Tuesday, Nov 19, 2019
MARC has
affirmed its financial institution (FI) ratings on CIMB Bank Berhad at AAA/MARC-1 with
a stable outlook. Concurrently, its ratings on the bank’s
existing subordinated debt programmes have been affirmed with a stable outlook.
These ratings have been notched down from the bank’s long-term FI rating based
on their relative loss severity risk profiles. The subordinated debt
programmes are as follows:
- RM10.0 billion Basel
III-compliant Tier 2 Subordinated Debt Programme affirmed at AA+;and
- RM5.0
billion Subordinated Debt and Junior Sukuk Programmes affirmed at AA+/AA+IS
The affirmed FI ratings are driven by CIMB Bank’s high systemic
importance in the domestic banking industry as the third-largest bank by asset
size, its well-established banking franchise and strong domestic market
position. CIMB Bank accounted for 12.3% and 16.7% of total loans and
deposits in the domestic banking industry as at end-June 2019. It has
a sizeable network of 234 domestic branches and has a sizeable presence in the
ASEAN region. Consolidated gross loans stood at RM297.7 billion as at end-June
2019, with domestic loans continuing to make up the bulk of the total (71.3%),
followed by Thailand (12.0%) and Singapore (9.4%).
For 1H2019,
consolidated loans grew by 7.3% y-o-y with the domestic market remaining the main growth driver, at 7.2% y-o-y.
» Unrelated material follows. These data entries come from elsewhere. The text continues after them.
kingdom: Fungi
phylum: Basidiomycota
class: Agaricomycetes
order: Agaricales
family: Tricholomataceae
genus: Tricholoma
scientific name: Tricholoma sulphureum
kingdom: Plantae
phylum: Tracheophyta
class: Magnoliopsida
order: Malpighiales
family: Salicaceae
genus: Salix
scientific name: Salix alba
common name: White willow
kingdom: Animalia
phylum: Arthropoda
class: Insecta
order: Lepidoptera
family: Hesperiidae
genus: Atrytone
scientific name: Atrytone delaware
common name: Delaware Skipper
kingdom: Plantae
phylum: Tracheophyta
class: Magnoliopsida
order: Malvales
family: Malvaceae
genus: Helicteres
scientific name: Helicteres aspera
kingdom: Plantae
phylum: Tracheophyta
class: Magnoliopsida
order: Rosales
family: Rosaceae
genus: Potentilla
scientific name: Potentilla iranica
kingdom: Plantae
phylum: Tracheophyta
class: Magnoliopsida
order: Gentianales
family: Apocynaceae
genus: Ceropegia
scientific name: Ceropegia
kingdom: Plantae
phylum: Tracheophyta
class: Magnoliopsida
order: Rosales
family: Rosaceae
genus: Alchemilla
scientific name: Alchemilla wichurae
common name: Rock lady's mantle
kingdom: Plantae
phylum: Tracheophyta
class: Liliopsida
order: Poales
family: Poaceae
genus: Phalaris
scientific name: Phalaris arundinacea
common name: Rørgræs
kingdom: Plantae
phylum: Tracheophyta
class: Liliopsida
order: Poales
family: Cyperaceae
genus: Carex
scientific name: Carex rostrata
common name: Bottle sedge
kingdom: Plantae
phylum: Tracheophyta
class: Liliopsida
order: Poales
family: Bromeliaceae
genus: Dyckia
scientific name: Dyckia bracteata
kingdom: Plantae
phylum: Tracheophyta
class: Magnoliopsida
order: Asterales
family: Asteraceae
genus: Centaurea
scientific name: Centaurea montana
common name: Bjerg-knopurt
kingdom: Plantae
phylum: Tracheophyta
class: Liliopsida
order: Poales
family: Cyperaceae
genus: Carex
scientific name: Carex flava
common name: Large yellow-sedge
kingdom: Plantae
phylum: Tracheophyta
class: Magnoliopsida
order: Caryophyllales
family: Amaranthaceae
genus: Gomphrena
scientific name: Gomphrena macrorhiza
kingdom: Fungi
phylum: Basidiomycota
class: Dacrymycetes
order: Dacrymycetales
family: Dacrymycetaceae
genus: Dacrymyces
Its
Thai banking subsidiary grew by 19.7% y-o-y while its Singapore operations
recorded a 0.1% contraction. Domestic loan growth continues to be driven
by its Islamic banking subsidiary and has been above the industry average for
the past two years, which suggests that the bank would be more susceptible to
any seasoning impact going forward.
Gross
impaired loans (GIL) ratio weakened to 2.55% during 1H2019 (2018: 2.18%), with
the impairments mainly arising from the domestic loan book of its Islamic
banking subsidiary in which the GIL rose by about RM934.9 million. The bank
expects to reverse a substantial portion of the new impairments in its Islamic
banking subsidiary over the near term. In respect of its overseas operations,
the asset quality of its Thai banking subsidiary, CIMB Thai Bank Public Company
Limited (CIMB Thai), remained weak although the GIL ratio has declined to
5.19% as at 1H2019 (2018: 5.43%) but remained higher than the Thai banking
industry average of 2.93%. The bank sold its non-performing
loans in Thailand and reduced its exposure in the riskier SME segment to
strengthen asset quality. In Singapore, CIMB Bank has remained cautious in
lending given the still challenging conditions in key sectors such as oil and
gas.
Consolidated
Common Equity Tier 1 (CET1) and total capital ratios stood at 13.1% and 17.8%
at end-June 2019 (2018: 12.9%; 17.8%). The bank’s capitalisation continues to
benefit from the Dividend Reinvestment Scheme (DRS) policy. In 2018, RM2.3
billion was reinvested into the bank’s capital.
CIMB Bank’s
pre-tax profit increased by 6.7% y-o-y to RM2.8 billion in 1H2019 on the back
of strong loan and financing growth. Owing to strong loan growth, interest
income grew by 3.1%y-o-y.The group’s customer deposits expanded by 11.0% y-o-y
to RM328.0 billion. However, during the period, the loans-to-customer deposits
ratio was relatively unchanged due to loan book expansion. Its core customer deposits-to-total
funding ratio increased to 61.0% in June 2019 (2018: 59.4%),
reflecting an improvement in stable funding sources. The bank’s liquidity
position remained sound with its Basel III liquidity coverage ratiostanding
well above the minimum requirement of 100%.